- 課題
下記のマドリード空港からモンクロアまでの移動記を、最後の文に続けて書き進めてください。

- 原文
╭──

マドリード空港からMoncloa(エル・エスコリアル修道院行きバス乗り場)へ
マドリード空港から市内へは地下鉄、鉄道(Renfe近郊線)、バス、タクシーがありますが、治安を考えてバスにしました。チケットはクレカをタッチするだけ。独自ICカードとか不要で便利。T4→T2→T1→シベレス広場→アトーチャ駅というルートです。大変な混雑でずっと立っていました。シベレス広場で降りる人は人が多すぎて車内のスーツケース置き場から取り出せないとか言っていて大変そう。。
終点アトーチャ駅で降りました。目の前にあるHotel Mediodiaに宿泊予定ですが、まだ11時でチェックインできないため散策用に荷物をまとめ、持って行かない荷物は預けて出発です。
マドリードのメトロでは残念ながら専用ICカードが必要です。赤い自動券売機で購入できます。カード発行手数料が€2.50(2024年)、乗車は1回券のほか、1日券、10回券などから選びます。クレカ払い可能です。
メトロ自体は普通の電車です。スリなどには注意。Moncloa駅まで向かいます。
エル・エスコリアル修道院行きのバスに乗る
Moncloa駅に着いたら、「Dársenas」(バス乗り場)と書かれた看板に従ってフロアを上がり、バス乗り場へ向かいます。メトロのMoncloa駅とモンクロア・バスターミナルは建物がつながっていて便利。メトロ階にはちょっとした飲食店も並んでいます。

╰──

- 提供資料
╭──

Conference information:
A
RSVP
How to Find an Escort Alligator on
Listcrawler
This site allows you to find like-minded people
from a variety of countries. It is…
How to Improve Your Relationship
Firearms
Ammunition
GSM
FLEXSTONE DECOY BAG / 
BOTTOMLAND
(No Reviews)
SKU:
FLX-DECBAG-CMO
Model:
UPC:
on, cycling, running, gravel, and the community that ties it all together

╰──
╭──

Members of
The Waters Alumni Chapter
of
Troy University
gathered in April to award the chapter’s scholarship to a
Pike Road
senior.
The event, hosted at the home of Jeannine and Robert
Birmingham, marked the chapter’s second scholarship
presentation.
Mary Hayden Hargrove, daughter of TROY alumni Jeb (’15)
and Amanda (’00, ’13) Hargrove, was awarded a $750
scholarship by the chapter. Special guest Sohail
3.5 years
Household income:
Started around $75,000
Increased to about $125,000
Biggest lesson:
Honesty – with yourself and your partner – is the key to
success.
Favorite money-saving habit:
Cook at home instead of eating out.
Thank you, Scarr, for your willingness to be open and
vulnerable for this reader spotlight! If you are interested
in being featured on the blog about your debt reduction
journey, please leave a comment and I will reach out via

╰──

- 想定回答
モンクロア・バスターミナルでは661番か664番のバスを探します。案内係とかはいなかったので自力で乗り場を探したところ、11番乗り場から発車でした。行列がすごすぎてどうしようかと思いましたが、5分で次のが来ると書いてあったので1本見送りました。その次は20分あくようなのでラッキー。
切符は運転手から直接購入、€4.20、現金のみです。
1時間ほどでSan Lorenzo de El Escorialバスターミナルに到着。バスターミナルに入る直前で下車でした。歩いて5分ほどで・・・見えてきました!
エル・エスコリアル修道院
順調にエル・エスコリアル修道院に到着。大きい!というか長い!
セキュリティチェックを通過し、チケット売場へ。€14、クレカ払い可です。内部撮影不可だったようですが、パンテオンだけ不可で、それ以外はフラッシュなしでOKでした。
道順に歩くと右手に中庭が登場。中庭の奥には王室図書館があるのですが最後に見ることにして、まずは右の写真の入口から中へ。
回廊と階段
回廊(Main Cloister)では聖書の場面を描いたフレスコ画が描かれています。
回廊の途中に階段があります。回廊は2階建てになっていて、歩いてきた1階部分と2階部分を結んでいます。設計はジョヴァンニ・バッティスタ・カステッロ(通称イル・ベルガマスコ)によるもの。天井画も素晴らしいです。
回廊の途中には教会もあります。ティツィアーノによる「聖ラウレンティウスの殉教」は、フェリペ2世がエル・エスコリアル修道院のために依頼した作品です。横の4作品のうち1つは同じくティツィアーノの作品、他は作者不明となっています。
聖堂参事会の部屋
回廊を抜けると修道院の参事会の部屋(Chapter room)です。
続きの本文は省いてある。